TASK OBJECTIVE: Go through the data and copy every line in which "further" appears.
--- START ---
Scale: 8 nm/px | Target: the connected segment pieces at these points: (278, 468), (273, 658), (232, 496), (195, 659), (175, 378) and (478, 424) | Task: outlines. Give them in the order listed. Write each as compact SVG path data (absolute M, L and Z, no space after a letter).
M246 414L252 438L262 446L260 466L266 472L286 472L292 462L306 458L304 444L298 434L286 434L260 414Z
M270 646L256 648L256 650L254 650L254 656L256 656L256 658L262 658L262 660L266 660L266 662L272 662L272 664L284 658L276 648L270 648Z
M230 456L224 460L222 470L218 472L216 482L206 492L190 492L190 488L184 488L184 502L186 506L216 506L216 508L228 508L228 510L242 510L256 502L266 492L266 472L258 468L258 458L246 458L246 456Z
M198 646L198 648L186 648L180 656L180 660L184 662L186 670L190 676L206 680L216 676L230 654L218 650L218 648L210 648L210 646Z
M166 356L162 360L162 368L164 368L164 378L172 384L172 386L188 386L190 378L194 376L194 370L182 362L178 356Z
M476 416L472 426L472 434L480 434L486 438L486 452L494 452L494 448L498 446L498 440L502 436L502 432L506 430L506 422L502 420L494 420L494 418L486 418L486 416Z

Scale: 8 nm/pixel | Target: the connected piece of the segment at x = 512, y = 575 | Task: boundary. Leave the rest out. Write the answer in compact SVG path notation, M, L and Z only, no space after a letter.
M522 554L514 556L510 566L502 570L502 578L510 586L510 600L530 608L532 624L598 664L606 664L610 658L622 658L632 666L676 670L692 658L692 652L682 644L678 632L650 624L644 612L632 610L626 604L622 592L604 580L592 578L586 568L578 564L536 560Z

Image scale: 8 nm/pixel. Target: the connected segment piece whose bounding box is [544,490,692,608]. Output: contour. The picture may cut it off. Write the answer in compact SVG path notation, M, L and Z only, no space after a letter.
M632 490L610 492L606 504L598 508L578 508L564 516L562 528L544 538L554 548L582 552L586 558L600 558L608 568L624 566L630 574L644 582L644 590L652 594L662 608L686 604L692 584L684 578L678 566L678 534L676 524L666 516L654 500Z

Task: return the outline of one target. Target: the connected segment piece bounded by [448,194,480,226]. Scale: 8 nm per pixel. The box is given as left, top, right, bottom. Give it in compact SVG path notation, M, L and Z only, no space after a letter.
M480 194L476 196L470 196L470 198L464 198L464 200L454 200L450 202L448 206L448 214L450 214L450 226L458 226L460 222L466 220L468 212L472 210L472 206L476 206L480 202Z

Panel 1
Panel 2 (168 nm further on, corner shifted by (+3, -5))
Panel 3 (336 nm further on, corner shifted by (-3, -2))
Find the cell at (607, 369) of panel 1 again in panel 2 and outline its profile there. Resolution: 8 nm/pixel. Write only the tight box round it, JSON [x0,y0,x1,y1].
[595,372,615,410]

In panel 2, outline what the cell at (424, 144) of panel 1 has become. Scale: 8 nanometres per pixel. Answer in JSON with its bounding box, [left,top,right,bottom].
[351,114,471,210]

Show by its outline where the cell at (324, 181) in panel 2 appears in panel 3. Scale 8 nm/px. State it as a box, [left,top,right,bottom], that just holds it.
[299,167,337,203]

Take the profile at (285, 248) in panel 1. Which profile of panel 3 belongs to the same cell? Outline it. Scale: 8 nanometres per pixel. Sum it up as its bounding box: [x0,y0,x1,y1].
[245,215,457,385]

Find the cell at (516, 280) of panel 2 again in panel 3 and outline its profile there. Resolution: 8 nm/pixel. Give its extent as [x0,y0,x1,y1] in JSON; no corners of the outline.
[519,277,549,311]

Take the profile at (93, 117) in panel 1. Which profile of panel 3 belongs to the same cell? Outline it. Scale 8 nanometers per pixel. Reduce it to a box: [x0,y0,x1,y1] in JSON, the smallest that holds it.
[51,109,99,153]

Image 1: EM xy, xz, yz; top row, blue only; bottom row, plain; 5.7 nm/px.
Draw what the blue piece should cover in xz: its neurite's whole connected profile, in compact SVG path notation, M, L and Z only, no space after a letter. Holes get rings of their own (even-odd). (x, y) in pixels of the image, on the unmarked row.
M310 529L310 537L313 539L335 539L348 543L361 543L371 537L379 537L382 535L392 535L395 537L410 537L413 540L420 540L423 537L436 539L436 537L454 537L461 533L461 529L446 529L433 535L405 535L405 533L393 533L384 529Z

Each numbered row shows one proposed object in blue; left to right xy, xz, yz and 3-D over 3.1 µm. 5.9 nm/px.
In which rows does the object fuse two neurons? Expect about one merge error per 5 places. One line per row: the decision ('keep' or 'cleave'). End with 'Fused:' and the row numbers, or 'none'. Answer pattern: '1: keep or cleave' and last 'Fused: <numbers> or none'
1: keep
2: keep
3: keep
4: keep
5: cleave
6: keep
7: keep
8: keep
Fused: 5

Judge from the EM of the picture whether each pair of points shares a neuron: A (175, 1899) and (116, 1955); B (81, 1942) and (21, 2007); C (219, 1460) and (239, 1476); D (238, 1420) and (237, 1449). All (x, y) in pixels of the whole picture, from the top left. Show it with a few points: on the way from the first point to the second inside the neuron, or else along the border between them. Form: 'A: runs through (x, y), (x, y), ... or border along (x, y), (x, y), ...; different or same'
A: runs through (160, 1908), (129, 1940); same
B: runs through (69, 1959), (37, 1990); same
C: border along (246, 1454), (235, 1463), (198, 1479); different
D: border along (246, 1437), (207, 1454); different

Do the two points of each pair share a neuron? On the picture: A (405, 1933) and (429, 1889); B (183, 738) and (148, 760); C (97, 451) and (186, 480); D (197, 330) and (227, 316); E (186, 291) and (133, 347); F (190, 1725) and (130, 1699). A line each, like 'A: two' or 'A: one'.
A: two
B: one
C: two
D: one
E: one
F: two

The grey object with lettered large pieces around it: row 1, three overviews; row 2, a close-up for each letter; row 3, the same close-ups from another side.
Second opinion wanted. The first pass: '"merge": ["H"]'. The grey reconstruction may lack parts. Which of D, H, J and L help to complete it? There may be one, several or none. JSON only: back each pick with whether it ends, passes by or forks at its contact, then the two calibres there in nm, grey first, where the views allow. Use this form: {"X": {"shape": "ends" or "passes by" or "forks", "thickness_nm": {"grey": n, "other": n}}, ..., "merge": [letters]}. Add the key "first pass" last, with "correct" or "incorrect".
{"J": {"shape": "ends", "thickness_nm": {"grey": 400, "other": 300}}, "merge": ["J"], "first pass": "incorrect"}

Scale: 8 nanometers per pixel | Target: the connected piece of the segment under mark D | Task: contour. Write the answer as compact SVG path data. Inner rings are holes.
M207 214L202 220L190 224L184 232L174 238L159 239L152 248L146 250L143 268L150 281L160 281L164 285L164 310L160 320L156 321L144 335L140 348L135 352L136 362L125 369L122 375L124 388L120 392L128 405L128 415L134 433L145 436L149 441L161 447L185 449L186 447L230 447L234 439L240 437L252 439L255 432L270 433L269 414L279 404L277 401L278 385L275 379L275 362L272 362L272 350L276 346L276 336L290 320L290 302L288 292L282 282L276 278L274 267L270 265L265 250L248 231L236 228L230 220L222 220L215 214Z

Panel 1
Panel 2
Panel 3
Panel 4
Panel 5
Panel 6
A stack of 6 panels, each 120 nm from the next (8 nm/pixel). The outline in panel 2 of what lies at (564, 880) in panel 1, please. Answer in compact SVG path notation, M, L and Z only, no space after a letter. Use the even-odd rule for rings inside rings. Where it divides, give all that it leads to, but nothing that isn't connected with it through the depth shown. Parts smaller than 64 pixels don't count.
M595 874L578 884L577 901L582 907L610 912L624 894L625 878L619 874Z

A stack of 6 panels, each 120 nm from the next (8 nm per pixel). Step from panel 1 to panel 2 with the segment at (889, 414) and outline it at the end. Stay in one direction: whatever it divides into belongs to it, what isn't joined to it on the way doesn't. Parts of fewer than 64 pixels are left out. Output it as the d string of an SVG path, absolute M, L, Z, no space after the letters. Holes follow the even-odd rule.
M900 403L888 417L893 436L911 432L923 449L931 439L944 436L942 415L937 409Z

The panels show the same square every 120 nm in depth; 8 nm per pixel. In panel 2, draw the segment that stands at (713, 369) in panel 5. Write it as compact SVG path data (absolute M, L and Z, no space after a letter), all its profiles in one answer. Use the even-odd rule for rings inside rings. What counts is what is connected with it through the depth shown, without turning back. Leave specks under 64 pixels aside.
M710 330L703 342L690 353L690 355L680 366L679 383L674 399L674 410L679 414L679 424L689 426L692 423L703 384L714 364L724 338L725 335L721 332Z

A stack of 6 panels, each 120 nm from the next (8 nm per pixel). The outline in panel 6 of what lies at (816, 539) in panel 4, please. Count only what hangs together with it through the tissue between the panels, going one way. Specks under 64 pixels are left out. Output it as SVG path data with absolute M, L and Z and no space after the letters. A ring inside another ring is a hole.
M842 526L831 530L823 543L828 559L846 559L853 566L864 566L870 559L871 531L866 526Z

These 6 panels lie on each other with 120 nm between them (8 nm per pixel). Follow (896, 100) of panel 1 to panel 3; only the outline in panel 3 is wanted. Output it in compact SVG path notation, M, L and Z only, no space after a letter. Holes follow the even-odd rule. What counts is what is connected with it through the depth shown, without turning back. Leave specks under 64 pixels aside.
--- END ---
YOUR RESPONSE:
Panel 2 (168 nm further on, corner shifted by (+3, -5))
Panel 3 (336 nm further on, corner shifted by (-3, -2))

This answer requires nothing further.